Web Activity Handlers
The application makes the following activities available to other apps:
- configure
- Used by other applications to launch settings application
Web Activity Usage
The following activities are initiated:
- ‘dial’ - Used to open URLs of protocol 'tel:' and to call a FDN contact
- ‘view’ - Used to open URLs that begin without '#'
- ‘pick’ - Used to pick wallpaper, and to know if purchased media exist to be chosen as ringtone
Code Review Notes
1. XSS & HTML Injection attacks
- js/languages.js:21: option.innerHTML = lEmbedBegin + languages[lang] + lEmbedEnd;
- languages[] comes from '/shared/resources/languages.json' so they are presumably safe. If an attacker can change/add languages to languages.json then this would be a legit injection.
- js/simcard_manager.js:199: this.simCardContainer.innerHTML = simItemHTMLs.join();
- It appears 'index' is limited to the values defined in [1] and therefore isn't exploitable.

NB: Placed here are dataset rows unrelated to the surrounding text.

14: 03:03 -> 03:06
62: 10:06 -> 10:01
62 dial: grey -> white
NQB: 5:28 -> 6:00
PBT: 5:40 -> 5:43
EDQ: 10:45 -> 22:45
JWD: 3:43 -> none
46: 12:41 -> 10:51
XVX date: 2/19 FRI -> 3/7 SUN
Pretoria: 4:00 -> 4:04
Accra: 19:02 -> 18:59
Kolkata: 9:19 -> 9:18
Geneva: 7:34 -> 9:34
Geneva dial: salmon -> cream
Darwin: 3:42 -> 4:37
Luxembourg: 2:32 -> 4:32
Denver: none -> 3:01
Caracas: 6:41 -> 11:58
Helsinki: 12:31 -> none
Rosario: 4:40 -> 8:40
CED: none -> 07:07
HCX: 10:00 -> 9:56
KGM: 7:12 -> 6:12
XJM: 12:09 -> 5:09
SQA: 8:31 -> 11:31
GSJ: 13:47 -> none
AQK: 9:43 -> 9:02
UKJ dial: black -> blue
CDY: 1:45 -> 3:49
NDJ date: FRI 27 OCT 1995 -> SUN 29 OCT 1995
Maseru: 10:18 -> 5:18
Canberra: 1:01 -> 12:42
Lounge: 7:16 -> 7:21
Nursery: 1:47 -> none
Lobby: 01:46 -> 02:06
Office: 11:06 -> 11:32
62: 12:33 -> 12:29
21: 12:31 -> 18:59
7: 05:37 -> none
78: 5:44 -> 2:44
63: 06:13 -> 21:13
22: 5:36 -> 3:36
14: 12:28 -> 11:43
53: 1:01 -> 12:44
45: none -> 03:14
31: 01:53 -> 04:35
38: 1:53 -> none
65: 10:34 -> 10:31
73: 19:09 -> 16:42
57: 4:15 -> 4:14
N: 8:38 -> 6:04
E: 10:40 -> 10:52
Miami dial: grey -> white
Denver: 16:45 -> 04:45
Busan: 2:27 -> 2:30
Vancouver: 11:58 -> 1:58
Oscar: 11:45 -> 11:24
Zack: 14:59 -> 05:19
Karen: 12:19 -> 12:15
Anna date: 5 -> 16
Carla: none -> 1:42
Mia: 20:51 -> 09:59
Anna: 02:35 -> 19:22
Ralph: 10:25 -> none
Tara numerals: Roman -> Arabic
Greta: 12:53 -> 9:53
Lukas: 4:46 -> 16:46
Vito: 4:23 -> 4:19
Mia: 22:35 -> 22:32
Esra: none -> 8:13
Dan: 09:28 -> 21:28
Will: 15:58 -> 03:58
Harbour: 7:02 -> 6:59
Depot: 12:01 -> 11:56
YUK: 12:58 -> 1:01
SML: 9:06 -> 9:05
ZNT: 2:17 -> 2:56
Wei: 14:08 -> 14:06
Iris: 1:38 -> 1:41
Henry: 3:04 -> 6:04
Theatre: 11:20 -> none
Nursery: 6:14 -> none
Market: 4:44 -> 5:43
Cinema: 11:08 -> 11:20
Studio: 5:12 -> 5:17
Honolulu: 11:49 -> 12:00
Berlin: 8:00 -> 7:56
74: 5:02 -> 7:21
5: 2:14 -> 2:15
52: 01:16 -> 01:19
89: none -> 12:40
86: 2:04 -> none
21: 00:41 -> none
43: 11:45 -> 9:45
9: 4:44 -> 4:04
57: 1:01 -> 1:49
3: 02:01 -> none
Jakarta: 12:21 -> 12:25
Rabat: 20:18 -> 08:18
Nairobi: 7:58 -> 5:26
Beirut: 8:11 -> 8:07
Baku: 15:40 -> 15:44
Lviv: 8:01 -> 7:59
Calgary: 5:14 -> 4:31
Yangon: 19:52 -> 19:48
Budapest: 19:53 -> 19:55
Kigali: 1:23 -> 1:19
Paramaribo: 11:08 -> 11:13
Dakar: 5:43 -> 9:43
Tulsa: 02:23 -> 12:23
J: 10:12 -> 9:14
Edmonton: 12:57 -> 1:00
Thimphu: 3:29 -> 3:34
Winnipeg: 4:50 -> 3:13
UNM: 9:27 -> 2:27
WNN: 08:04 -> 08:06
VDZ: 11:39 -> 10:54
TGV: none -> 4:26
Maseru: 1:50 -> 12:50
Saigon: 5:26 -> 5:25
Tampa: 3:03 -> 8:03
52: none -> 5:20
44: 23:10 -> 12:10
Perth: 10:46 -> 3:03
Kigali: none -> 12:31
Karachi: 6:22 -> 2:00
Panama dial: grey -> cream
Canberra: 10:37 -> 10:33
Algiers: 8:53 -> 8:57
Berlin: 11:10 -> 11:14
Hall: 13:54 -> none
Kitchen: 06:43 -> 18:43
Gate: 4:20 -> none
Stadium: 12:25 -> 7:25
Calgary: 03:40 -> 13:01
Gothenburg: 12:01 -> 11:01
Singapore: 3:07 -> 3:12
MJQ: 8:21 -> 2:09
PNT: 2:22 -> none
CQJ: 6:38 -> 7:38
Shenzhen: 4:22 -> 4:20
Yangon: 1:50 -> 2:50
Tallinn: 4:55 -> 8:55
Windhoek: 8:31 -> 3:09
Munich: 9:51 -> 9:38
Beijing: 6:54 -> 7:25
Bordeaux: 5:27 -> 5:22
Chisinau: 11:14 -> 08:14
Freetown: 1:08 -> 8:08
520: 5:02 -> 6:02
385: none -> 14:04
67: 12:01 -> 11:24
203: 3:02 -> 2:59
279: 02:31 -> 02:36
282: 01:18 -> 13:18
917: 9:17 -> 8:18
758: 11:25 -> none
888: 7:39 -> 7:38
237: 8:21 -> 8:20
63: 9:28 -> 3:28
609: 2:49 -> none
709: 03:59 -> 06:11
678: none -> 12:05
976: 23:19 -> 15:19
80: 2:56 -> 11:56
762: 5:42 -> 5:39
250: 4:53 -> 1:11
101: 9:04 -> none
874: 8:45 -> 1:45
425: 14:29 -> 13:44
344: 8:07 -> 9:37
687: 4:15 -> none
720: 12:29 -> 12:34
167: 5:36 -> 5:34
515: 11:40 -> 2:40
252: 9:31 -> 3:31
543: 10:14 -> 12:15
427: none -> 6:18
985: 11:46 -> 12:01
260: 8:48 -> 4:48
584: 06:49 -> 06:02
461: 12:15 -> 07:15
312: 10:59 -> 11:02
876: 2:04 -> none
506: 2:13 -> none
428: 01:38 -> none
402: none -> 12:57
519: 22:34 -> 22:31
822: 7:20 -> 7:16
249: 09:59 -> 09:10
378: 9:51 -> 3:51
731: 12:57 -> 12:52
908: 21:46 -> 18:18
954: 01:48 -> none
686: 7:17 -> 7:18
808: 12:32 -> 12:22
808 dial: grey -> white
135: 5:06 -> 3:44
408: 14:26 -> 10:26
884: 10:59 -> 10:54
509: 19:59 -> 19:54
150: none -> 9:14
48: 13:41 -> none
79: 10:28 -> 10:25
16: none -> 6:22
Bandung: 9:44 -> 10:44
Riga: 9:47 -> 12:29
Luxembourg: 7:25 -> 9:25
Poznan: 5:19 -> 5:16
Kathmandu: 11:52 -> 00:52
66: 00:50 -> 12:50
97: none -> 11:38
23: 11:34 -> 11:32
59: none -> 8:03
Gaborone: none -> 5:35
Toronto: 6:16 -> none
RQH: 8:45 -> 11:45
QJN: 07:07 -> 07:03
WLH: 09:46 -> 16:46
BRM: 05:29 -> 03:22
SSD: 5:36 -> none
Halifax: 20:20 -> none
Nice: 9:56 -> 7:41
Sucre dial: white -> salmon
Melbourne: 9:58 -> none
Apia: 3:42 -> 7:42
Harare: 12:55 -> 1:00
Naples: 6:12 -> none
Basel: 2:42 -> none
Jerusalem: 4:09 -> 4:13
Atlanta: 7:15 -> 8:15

- [1] http://mxr.mozilla.org/gaia/source/apps/settings/js/simcard_manager_simcard_helper.js#30
2. Secure Communications
There are no instances of sensitive communications over HTTP. Nor are there any leaks via XHR requests.
- js/feedback.js: need to know where feedbackObj (from currentSettings) comes from. because one of its fields is later used to perform a XHR POST request
- OK the only field filled with user input is “email” and its verified.
3. Secure data storage
No issues relating to insecure data storage.